Jestem przerażony grzmotem, gdy rozpoczyna się typowa dla Środkowego Zachodu burza. Zaczynam zasypiać, a gdy powoli odpływam w sen, słyszę grzmot i nagle nie wiem, gdzie jestem. Czy jestem w domu, czy gdzieś pomiędzy Stupchky i Chasiv Bar w Doniecku? Czy to grzmot, czy artyleria? Mój umysł płata mi figle. Gdy szczególnie głośny grzmot przychodzi z zaskoczenia, podskakuję. Przez chwilę czuję się tak, jakby nadlatujący pocisk uderzył w ziemię, ale psy zaczynają szczekać i zdaję sobie sprawę, że jestem w domu w Illinois. Powinienem poczuć ulgę, ale tak nie jest. Słucham szczekania psów, które nie mogą powstrzymać burzowego hałasu, więc szczekają dalej, być może ze strachu. Moje myśli wracają do Ukrainy, do żołnierzy w okopach i piwnic starych domów, gdzie grzmoty nigdy nie ustają. Tutaj, w Illinois, ogłuszający dźwięk jest niegroźnym uderzeniem natury; w Ukrainie przypomina o piekle na ziemi. (…) Kiedy tak leżę, myślę o moich przyjaciołach, których wspomnienia i rzeczywistość są jednym i tym samym. Nie mogą obudzić się bezpieczni. Grzmoty nigdy nie ustają. Ostrzał przychodzi i odchodzi. Uczą się różnicy między dźwiękami wydawanymi przez ostrzał swoich i wrogów; uczą się, kiedy się schronić, a kiedy odpowiedzieć ogniem. Gdy psy przestają szczekać, powoli zasypiam. Moje ostatnie myśli są z moimi przyjaciółmi w Ukrainie, zastanawiam się, czy wszystko z nimi w porządku. Sprawdzę to rano.
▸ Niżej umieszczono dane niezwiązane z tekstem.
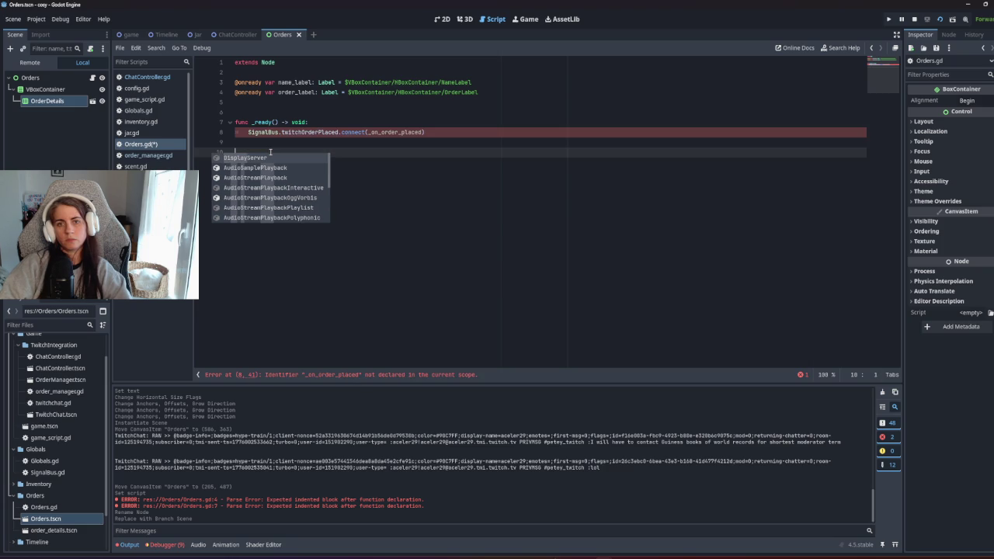
key(ctrl+z)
Dźwięki wybuchów i walących się budynków słychać w Kijowie zaledwie kilka dni po zakończeniu Świąt Wielkanocnych, na czas których Putin ogłosił zawieszenie broni (którego nie przestrzegał). W nocy z 23 na 24 kwietnia następuje atak na Kijów, w którym ginie 13 osób, a co najmniej 90 zostaje rannych. Od znajomych mieszkających w mieście otrzymuję wiadomość na whatsappie: było bardzo, bardzo głośno. John Object, były ukraiński producent muzyczny, a obecnie żołnierz, dzieli się na Instagramie nagraniami dźwięków zrobionych telefonem z podpisem: „This one rattled my windows too”.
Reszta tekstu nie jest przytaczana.